Feedback: Tips to help calm the nerves
I was recently asked to contribute a ‘customer’s perspective’ to a room full of people who are delivering to customers (like the one I shared with this software vendor).
It took a lot of time and thinking to come up with a way to frame up a few insights in a way that I hoped would be heard by the audience I was speaking to. I kept coming back to Brené Brown’s (BB) advice and guidelines in ‘Dare to Lead’.
I’m paraphrasing her advice on feedback, but the things that stood out for me were:
Make sure you’re bringing the right intention
Preparation is key; prepare yourself and the other party.
Self-preparation is thinking about what it is you’re trying to get across, what the desired outcome looks like.
If you need to write it down to help sort through your thoughts, then do that. Try to consider the situation from as many points of view as possible.
If you’re delivering a message that might be hard to hear, let the other person know that something is coming they might find hard to grapple with.
BB’s advice; don’t give feedback until you’re ready to sit next to the person you’re talking to. If you can’t sit next to them and put the problem in front of you both to work on together, then you’re not ready.
It’s a simple yardstick and I am a fan of things that are simple and easy to remember. It’s a great ‘guide’ for my own state of mind and whether I am coming from the place of problem-solving or coming from hurt or annoyance.
Examine even poorly delivered feedback for truths
There are those truths that you have a visceral reaction to, which to me is the ultimate tell on whether feedback contains truth and over years of living and learning I have gotten better at noticing this when it happens.
I had a recent experience on a project where I had sat with a team several times to talk through the approach and assured them they were part of the decision-making process and would be consulted, but I kept getting feedback from the project sponsor that they didn’t feel heard.
It was difficult to hear and to figure out what to do with this information because I felt like I had given it time and attention.
I had restated in as many ways as I could that we were not moving on without including them in the decision process.
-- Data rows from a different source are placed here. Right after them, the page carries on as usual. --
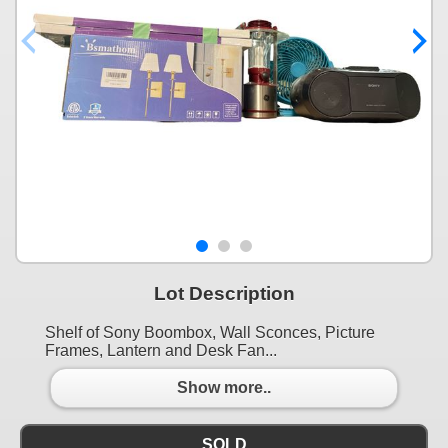
Lot Description
Shelf of Sony Boombox, Wall Sconces, Picture
Frames, Lantern and Desk Fan...
Show more..
SOLD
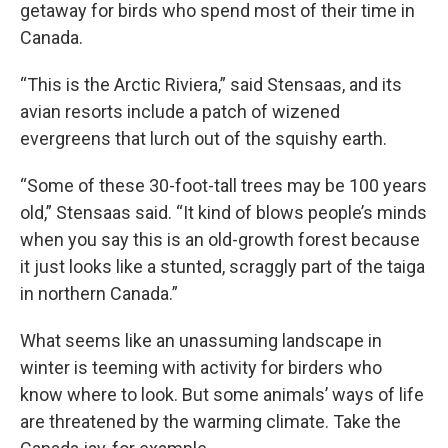
getaway for birds who spend most of their time in
Canada.
“This is the Arctic Riviera,” said Stensaas, and its
avian resorts include a patch of wizened
evergreens that lurch out of the squishy earth.
“Some of these 30-foot-tall trees may be 100 years
old,” Stensaas said. “It kind of blows people’s minds
when you say this is an old-growth forest because
it just looks like a stunted, scraggly part of the taiga
in northern Canada.”
What seems like an unassuming landscape in
winter is teeming with activity for birders who
know where to look. But some animals’ ways of life
are threatened by the warming climate. Take the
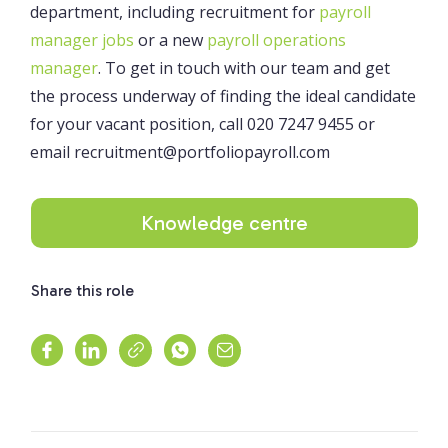
department, including recruitment for
payroll
manager jobs
or a new
payroll operations
manager
. To get in touch with our team and get
the process underway of finding the ideal candidate
for your vacant position, call 020 7247 9455 or
email recruitment@portfoliopayroll.com
Knowledge centre
Share this role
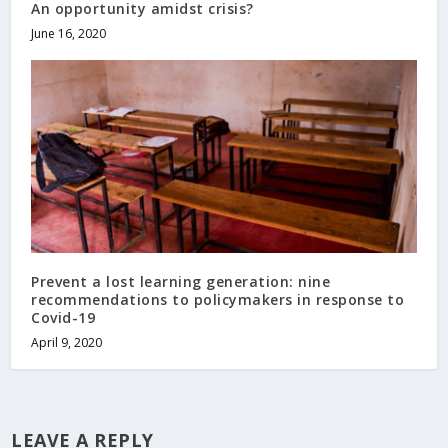
An opportunity amidst crisis?
June 16, 2020
Prevent a lost learning generation: nine
recommendations to policymakers in response to
Covid-19
April 9, 2020
LEAVE A REPLY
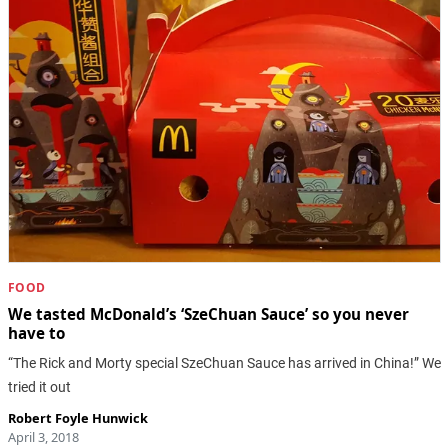
FOOD
We tasted McDonald’s ‘SzeChuan Sauce’ so you never
have to
“The Rick and Morty special SzeChuan Sauce has arrived in China!” We
tried it out
Robert Foyle Hunwick
April 3, 2018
We did finally have a breakthrough when the project sponsor explained that the horizon for this piece of work was shorter term than they were expecting.
A lesson in continuing to look for the source of the problem!
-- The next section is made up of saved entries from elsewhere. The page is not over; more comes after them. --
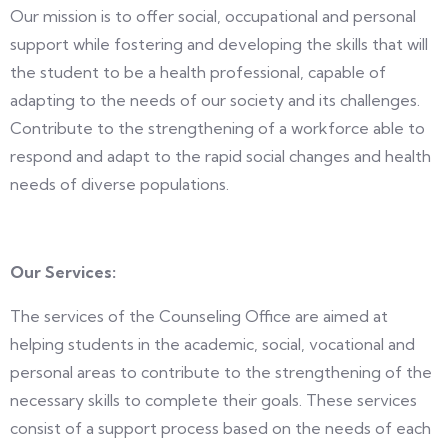
Our mission is to offer social, occupational and personal
support while fostering and developing the skills that will
the student to be a health professional, capable of
adapting to the needs of our society and its challenges.
Contribute to the strengthening of a workforce able to
respond and adapt to the rapid social changes and health
needs of diverse populations.
Our Services:
The services of the Counseling Office are aimed at
helping students in the academic, social, vocational and
personal areas to contribute to the strengthening of the
necessary skills to complete their goals. These services
consist of a support process based on the needs of each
Build on what’s already working
Sometimes it’s hard to name exactly what is working, especially if you feel like nothing is. This article in HBR challenged some assumptions around feedback and why we think it’s a good thing.
My lived experience is that there are some things that it’s hard for me to see about myself, and when others have shared their observations, I’ve found that helps to better understand how I might be perceived and to potentially adjust my behaviour.
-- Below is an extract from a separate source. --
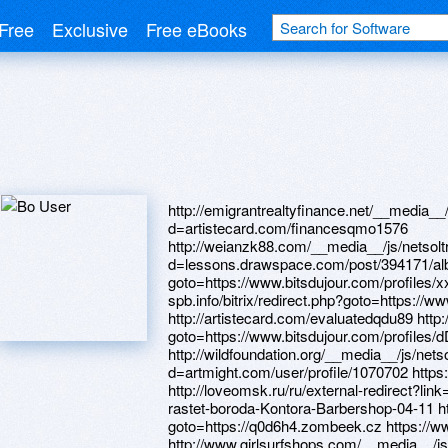
Free
Exclusive
Free eBooks
http://emigrantrealtyfinance.net/__media__/js/netsoltrademark.php?d=artistecard.com/financesqmo1576 http://weianzk88.com/__media__/js/netsoltrademark.php?d=lessons.drawspace.com/post/394171/album http://panasonic64.ru/bitrix/rk.php?goto=https://www.bitsdujour.com/profiles/xxcXN0 http://dom-spb.info/bitrix/redirect.php?goto=https://www.bitsdujour.com/profiles/cdX53n http://artistecard.com/evaluatedqdu89 http://sextesy.ru/bitrix/redirect.php?goto=https://www.bitsdujour.com/profiles/dD6WWe http://wildfoundation.org/__media__/js/netsoltrademark.php?d=artmight.com/user/profile/1070702 https://www.40billion.com/profile/853306397 http://loveomsk.ru/ru/external-redirect?link=https://telegra.ph/CHto-delat-esli-ne-rastet-boroda-Kontora-Barbershop-04-11 http://caramela.ru/bitrix/click.php?goto=https://q0d6h4.zombeek.cz https://www.bitsdujour.com/profiles/S3f5AP http://www.girlsurfshops.com/__media__/js/netsoltrademark.php?d=lessons.drawspace.com/post/387261/album http://market.pokupai.kg/bitrix/redirect.php?goto=http://artistecard.com/pushingane74 https://artmight.com/user/profile/1082684 http://44.anonymdating.com/ru/external-redirect?link=http://phillipsservices.net/UserProfile/tabid/43/userId/214360/Default.aspx http://mindfulstars.com/__media__/js/netsoltrademark.php?d=artistecard.com/debugxhe2360 https://images.google.cd/url?q=http://artistecard.com/evaluatedqdu89 http://artistecard.com/referralqyh04 http://artistecard.com/debugxhe2360 https://www.apaci.com.au/UserProfile/tabid/43/userId/91891/Default.aspx http://www.elkhorncabin.info/__media__/js/netsoltrademark.php?d=www.bitsdujour.com/profiles/gzaaNQ https://artmight.com/user/profile/1086129 http://event-id.info/bitrix/click.php?goto=https://www.apaci.com.au/UserProfile/tabid/43/userId/93101/Default.aspx http://mosgu.ru/bitrix/click.php?goto=http://artistecard.com/fossilgxv5025 http://artistecard.com/rrpoqf074 https://lessons.drawspace.com/post/387930/8989 http://artistecard.com/horizontalpyd653 http://vibrosklad.ru/bitrix/redirect.php?goto=https://lessons.drawspace.com/post/384037/album http://www.sexopedia.ru/bitrix/rk.php?goto=http://artistecard.com/rrpoqf074 https://telegra.ph/CHto-delat-esli-ne-rastet-boroda-Kontora-Barbershop-04-11 https://lessons.drawspace.com/post/387261/album http://artistecard.com/pushingane74 https://www.40billion.com/profile/52615364 http://cse.google.cl/url?q=http://phillipsservices.net/UserProfile/tabid/43/userId/210967/Default.aspx https://ptohzv.zombeek.cz http://artistecard.com/financesqmo1576 http://ravidok.ru/bitrix/redirect.php?goto=https://artmight.com/user/profile/1082603 http://saltyswallower.com/__media__/js/netsoltrademark.php?d=phillipsservices.net/UserProfile/tabid/43/userId/215578/Default.aspx http://ritet.net/bitrix/redirect.php?goto=https://telegra.ph/Fotografii-zhenshchin-iz-odnoklassnikov-04-29 https://artmight.com/user/profile/1082603 http://artistecard.com/cosmeticndr9473 http://stimul.online/bitrix/redirect.php?goto=https://lessons.drawspace.com/post/384434/album https://telegra.ph/Fotografii-zhenshchin-iz-odnoklassnikov-04-29 http://gracerhodeisland.com/__media__/js/netsoltrademark.php?d=lessons.drawspace.com/post/385507/album https://firstneed.ru http://cntuvek.ru/bitrix/click.php?goto=https://artmight.com/user/profile/1133377 https://www.bitsdujour.com/profiles/j2CeGN https://www.apaci.com.au/UserProfile/tabid/43/userId/94903/Default.aspx https://lessons.drawspace.com/post/384037/album http://bittehnika.info/bitrix/click.php?goto=https://telegra.ph/Prikoly-o-praporshchikah-04-29 http://ultranoir.ru/bitrix/redirect.php?goto=https://www.bitsdujour.com/profiles/nT0cMJ https://www.40billion.com/profile/488010344 http://expresslab.ru/bitrix/redirect.php?goto=https://lessons.drawspace.com/post/397422/album http://xn--11-6kca3cguo9b4a.xn--p1ai/bitrix/rk.php?goto=https://www.bitsdujour.com/profiles/C598D1 https://homeboxx.ru http://wyndhamwotw.com/__media__/js/netsoltrademark.php?d=www.bitsdujour.com/profiles/RRA0iQ http://c-monday.com/bitrix/rk.php?goto=http://artistecard.com/serumija87 http://miamiherald.org/__media__/js/netsoltrademark.php?d=phillipsservices.net/UserProfile/tabid/43/userId/214780/Default.aspx https://lessons.drawspace.com/post/397290/album https://www.bitsdujour.com/profiles/Zlk9SI http://vqk.roadsidewonders.com/__media__/js/netsoltrademark.php?d=bitidk.zombeek.cz https://www.bitsdujour.com/profiles/rM4VJa http://www.jetmach.net/__media__/js/netsoltrademark.php?d=artmight.com/user/profile/1086129 http://mmlgold.com/bitrix/redirect.php?goto=https://lzkrbp.zombeek.cz http://izoroomcabs.ru/bitrix/click.php?goto=http://artistecard.com/perspectivebmn216 https://lessons.drawspace.com/post/384854/kristian https://danalite.ru https://darklite.ru http://scopulo.com/bitrix/rk.php?goto=https://lessons.drawspace.com/post/386468/album https://lessons.drawspace.com/post/386942/fandom https://lessons.drawspace.com/post/386468/album http://vtop10.pro/bitrix/redirect.php?goto=https://jq8yiv.zombeek.cz http://www.richlook.com/__media__/js/netsoltrademark.php?d=www.apaci.com.au/UserProfile/tabid/43/userId/91891/Default.aspx http://artistecard.com/perspectivebmn216 https://lessons.drawspace.com/post/385908/watch-skoda-octavia-a8 http://university-bank.info/__media__/js/netsoltrademark.php?d=lessons.drawspace.com/post/394264/album https://lessons.drawspace.com/post/384434/album https://telegra.ph/Prikoly-o-praporshchikah-04-29 http://www.tranzit-oil.ru/bitrix/redirect.php?goto=https://www.bitsdujour.com/profiles/QaGivP https://artmight.com/user/profile/1133377 http://phillipsservices.net/UserProfile/tabid/43/userId/215578/Default.aspx https://artmight.com/user/profile/1070702 http://phillipsservices.net/UserProfile/tabid/43/userId/210967/Default.aspx https://www.bitsdujour.com/profiles/dD6WWe https://telegra.ph/Prohozhdenie-igry-bionic-commando-video-grejder-04-20 http://phillipsservices.net/UserProfile/tabid/43/userId/211347/Default.aspx http://artistecard.com/shannonzzf2693 http://lovespain.ru/bitrix/rk.php?goto=https://www.bitsdujour.com/profiles/Zlk9SI http://hydraulic-balance.ru/bitrix/click.php?goto=http://phillipsservices.net/UserProfile/tabid/43/userId/211347/Default.aspx http://artistecard.com/correctionsfsq70 https://clients1.google.ca/url?q=https://telegra.ph/Smeshnye-anekdoty-samye-svezhie-chitat-anekdoty-ochen-smeshnye-do-hellip-04-14 http://greengablesantiques.com/_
And this one didn’t come directly from BB but from me; it’s about making things more palatable and acknowledging that we’re all bound to fall flat on our faces from time to time
Bring a bit of humour and humanity with you
If we’re not talking about life-threatening situations where security of state or person is at risk, injecting these conversations with a bit of light laughter at the situation, at ourselves and at the flawed condition of being human can make difficult conversations easier to navigate.
The more we normalise being clear about ‘what’s working/ what’s not’ and having conversations directly with people, rather than putting energy into getting agreement from others on what annoys us, the easier it becomes to listen for ‘what’s useful’ and improve our working relationships.